Tuesday, 14 May 2013

Bicycle Crash Facts: State Of America's Roadways

More people than ever are taking up bicycle transportation these days, whether for health, the environment, savings or simply personal enjoyment. Despite its popularity, many people are unfamiliar with the best practices for public bicycling and what happens when it all goes wrong in the event of a crash.

Yet, cycling is a part of our society and its usage will only rise. The importance of education on this subject cannot be understated, whether you are a weekend rider, daily cruiser or motorist: all are responsible for sharing the road.

Prevalence and Reporting

Bicycle crashes are tragically common in many countries, and the United States is no exception. The U.S. National Highway Safety and Traffic Administration (NHTSA) describes more than 52,000 annual injuries involving collisions with automobiles, 610 of which are fatal. A disproportionate number of victims are children.

Official data currently suggests up to two cyclists a day die in crashes, with upwards of 140 daily injuries. According to bicyclinginfo.org, the problem is complicated by significant underreporting by police officers on the beat. Even when bicycle crashes cause injuries, a survey of hospital records compared to official crash rates reveals that as few as ten percent are reported for statistical purposes. Often, police officers simply don't know how to handle bike accidents.

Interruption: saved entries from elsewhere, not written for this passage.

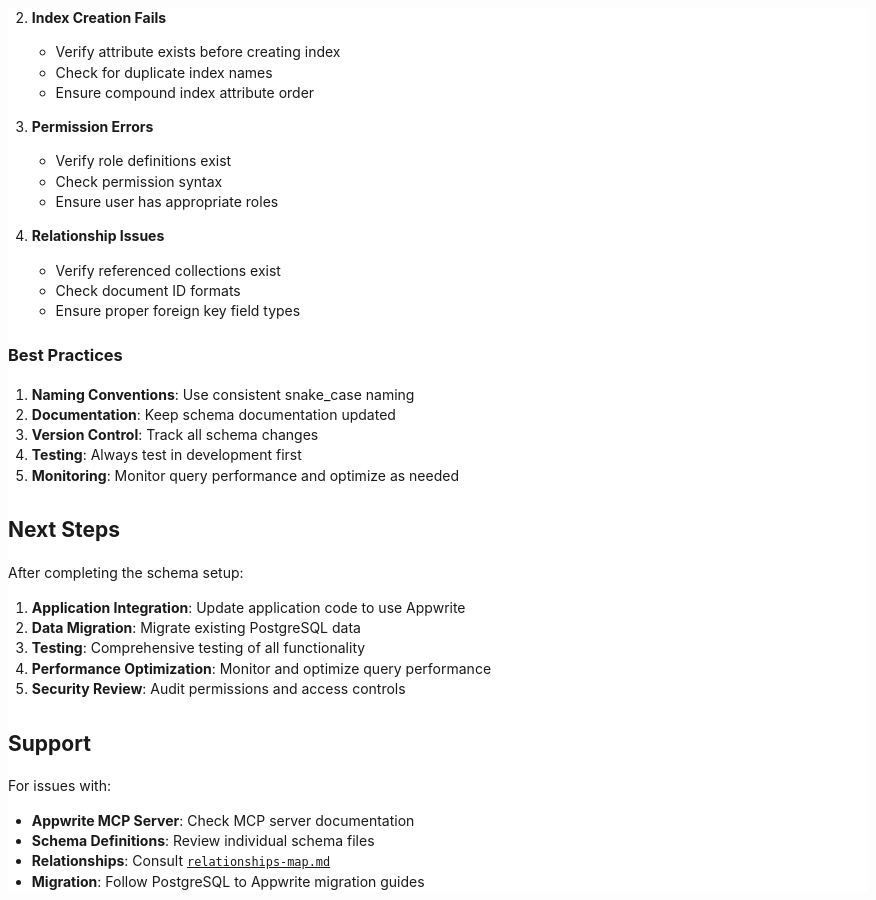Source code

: 2. **Index Creation Fails**
   - Verify attribute exists before creating index
   - Check for duplicate index names
   - Ensure compound index attribute order

3. **Permission Errors**
   - Verify role definitions exist
   - Check permission syntax
   - Ensure user has appropriate roles

4. **Relationship Issues**
   - Verify referenced collections exist
   - Check document ID formats
   - Ensure proper foreign key field types

### Best Practices

1. **Naming Conventions**: Use consistent snake_case naming
2. **Documentation**: Keep schema documentation updated
3. **Version Control**: Track all schema changes
4. **Testing**: Always test in development first
5. **Monitoring**: Monitor query performance and optimize as needed

## Next Steps

After completing the schema setup:

1. **Application Integration**: Update application code to use Appwrite
2. **Data Migration**: Migrate existing PostgreSQL data
3. **Testing**: Comprehensive testing of all functionality
4. **Performance Optimization**: Monitor and optimize query performance
5. **Security Review**: Audit permissions and access controls

## Support

For issues with:
- **Appwrite MCP Server**: Check MCP server documentation
- **Schema Definitions**: Review individual schema files
- **Relationships**: Consult [`relationships-map.md`](relationships-map.md)
- **Migration**: Follow PostgreSQL to Appwrite migration guides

It's a shocking reality for those who bike regularly, as well as city planners, law enforcement and hospital staff dealing with a steady stream of collisions. All this amounts to big social costs, estimated by the National Safety Council to exceed $4 billion annually.

A report released by the Minneapolis Department of Public Works earlier this year summarized a comprehensive investigation of bicycle-related crashes in the City of Lakes from 2000 to 2010. The public study revealed several interesting trends, some new and some of which reinforce what we already know about bike crashes.

For example, crash rates decrease as the number of bicyclists rises—a "safety in numbers" effect. It is as true in Minneapolis as in other cities where similar research has been conducted. However, when there are increased numbers of both drivers and cyclists out and about—like in the summertime—the result is a mess and steeper risks.

Researchers also noted that over one-fifth of crashes were hit-and-runs, in which a vehicle struck a cyclist and failed to stop.

The municipal analysis came to three logical conclusions based on the data:

  •     Busy intersections on major roadways are most dangerous.
  •     Drivers are not seeing and yielding to bicyclists.
  •     Bicyclists do not follow a uniform set of rules that drivers can predict.

Safety for All

Real-world collisions are the fault of both motorists and cyclists in different circumstances. In order to make roadways safe for all kinds of travel, however, blame can be set aside: everyone must learn to share the road in a respectful and rational manner. If everyone can learn to share the road, cycling deaths and motor accidents can be prevented, which in turn makes the road a safer place in our cities. With proper education and training, cyclists and motorists can coexist in peace.